Penanaman 1.113 bibit pohon ini dilakukan di lokasi tanah wakaf seluas 10 Hektar di Kecamatan Cimarga, dan lokasi lain di Desa Ciboleger serta Lebak Gedong. Total aset Persyarikatan Muhammadiyah yang sudah tercatat di SIMAM mencapai 26.921 aset dengan luas 219.111.535 m2 , di mana 2.426 aset atau 12.700.850 m2 masih berstatus belum produktif.
Sekretaris MPW PP Muhammadiyah, Mashuri Masyhuda, menyampaikan bahwa kegiatan ini merupakan kolaborasi strategis Persyarikatan Muhammadiyah bersama berbagai pihak dan merupakan perwujudan kepedulian terhadap lingkungan.
"Program Wakaf Pohon ini tidak hanya mengoptimalkan potensi aset wakaf, tetapi yang paling utama adalah bentuk tanggung jawab dan kepedulian kita terhadap lingkungan hidup," ujar Mashuri Masyhuda.
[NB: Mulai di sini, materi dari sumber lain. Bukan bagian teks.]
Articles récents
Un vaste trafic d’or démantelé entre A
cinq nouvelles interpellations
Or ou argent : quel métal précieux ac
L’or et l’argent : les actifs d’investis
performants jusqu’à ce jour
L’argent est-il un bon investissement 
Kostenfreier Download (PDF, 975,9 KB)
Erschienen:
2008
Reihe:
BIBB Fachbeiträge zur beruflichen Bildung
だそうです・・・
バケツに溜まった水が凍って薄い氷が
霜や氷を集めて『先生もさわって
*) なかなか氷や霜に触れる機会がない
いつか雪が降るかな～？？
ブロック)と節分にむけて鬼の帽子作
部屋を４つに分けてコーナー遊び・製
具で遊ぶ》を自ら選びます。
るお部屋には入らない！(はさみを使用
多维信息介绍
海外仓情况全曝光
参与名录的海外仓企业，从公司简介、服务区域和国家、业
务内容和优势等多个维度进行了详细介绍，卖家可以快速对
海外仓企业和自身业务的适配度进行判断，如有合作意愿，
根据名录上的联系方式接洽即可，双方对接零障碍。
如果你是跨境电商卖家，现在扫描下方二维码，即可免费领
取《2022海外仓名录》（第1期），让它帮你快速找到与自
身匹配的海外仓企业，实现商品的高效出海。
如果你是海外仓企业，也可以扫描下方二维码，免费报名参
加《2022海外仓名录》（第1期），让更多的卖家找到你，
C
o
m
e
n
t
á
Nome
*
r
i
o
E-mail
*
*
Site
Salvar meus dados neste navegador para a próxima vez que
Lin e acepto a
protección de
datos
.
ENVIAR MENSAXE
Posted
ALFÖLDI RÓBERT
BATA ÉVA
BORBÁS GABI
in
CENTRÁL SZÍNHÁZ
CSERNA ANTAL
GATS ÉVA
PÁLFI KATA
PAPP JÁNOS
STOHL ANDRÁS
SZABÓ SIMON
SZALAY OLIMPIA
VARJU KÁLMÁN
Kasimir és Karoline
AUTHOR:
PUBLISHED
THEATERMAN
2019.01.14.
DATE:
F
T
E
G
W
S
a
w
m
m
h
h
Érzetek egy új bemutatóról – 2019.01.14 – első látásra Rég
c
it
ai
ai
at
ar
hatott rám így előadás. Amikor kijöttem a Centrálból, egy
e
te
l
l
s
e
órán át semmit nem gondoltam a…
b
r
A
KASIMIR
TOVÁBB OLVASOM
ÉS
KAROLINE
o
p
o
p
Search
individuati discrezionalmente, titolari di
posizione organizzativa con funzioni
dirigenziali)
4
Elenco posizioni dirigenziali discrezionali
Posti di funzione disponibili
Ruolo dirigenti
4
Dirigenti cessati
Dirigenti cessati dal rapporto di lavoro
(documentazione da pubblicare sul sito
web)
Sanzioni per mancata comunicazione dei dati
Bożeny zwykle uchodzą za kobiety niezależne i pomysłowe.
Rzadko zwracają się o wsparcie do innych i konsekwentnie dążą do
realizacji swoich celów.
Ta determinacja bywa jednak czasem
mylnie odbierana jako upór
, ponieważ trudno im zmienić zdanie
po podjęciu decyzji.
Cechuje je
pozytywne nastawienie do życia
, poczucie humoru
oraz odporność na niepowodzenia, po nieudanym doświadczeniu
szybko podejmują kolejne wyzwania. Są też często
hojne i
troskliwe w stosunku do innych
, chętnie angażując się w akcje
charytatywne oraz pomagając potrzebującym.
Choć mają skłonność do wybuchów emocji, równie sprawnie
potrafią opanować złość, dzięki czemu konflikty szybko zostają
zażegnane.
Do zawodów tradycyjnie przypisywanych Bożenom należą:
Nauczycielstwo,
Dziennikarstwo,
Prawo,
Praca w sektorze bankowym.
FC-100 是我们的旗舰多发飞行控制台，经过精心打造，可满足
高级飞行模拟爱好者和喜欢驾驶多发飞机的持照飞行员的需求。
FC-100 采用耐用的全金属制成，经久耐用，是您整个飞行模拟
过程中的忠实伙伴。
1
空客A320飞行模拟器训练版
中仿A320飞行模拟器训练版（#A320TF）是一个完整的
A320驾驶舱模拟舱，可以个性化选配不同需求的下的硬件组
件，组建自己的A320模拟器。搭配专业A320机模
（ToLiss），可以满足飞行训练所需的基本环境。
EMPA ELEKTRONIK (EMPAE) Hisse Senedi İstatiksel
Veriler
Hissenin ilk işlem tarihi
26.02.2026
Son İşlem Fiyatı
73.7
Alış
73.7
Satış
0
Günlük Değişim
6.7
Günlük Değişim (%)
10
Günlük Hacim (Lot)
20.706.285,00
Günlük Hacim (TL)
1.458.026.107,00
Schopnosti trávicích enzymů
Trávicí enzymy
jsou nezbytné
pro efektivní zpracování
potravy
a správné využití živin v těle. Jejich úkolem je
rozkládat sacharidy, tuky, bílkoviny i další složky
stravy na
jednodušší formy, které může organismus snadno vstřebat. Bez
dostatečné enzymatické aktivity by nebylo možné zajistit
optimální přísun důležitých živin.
"Kerusakan lingkungan, seperti deforestasi di kawasan hulu dan pesisir, telah terbukti dapat memicu musibah bencana alam, seperti yang baru-baru ini terjadi di Aceh, Sumatera Utara, dan Sumatera Barat. Melalui penanaman pohon ini, kita berupaya menjaga kelestarian hutan dan lingkungan, menjadikan lahan wakaf sebagai benteng ekologis, dan menanamkan Pendidikan Karakter untuk berakhlak pada alam bagi generasi muda kita,” sambungnya.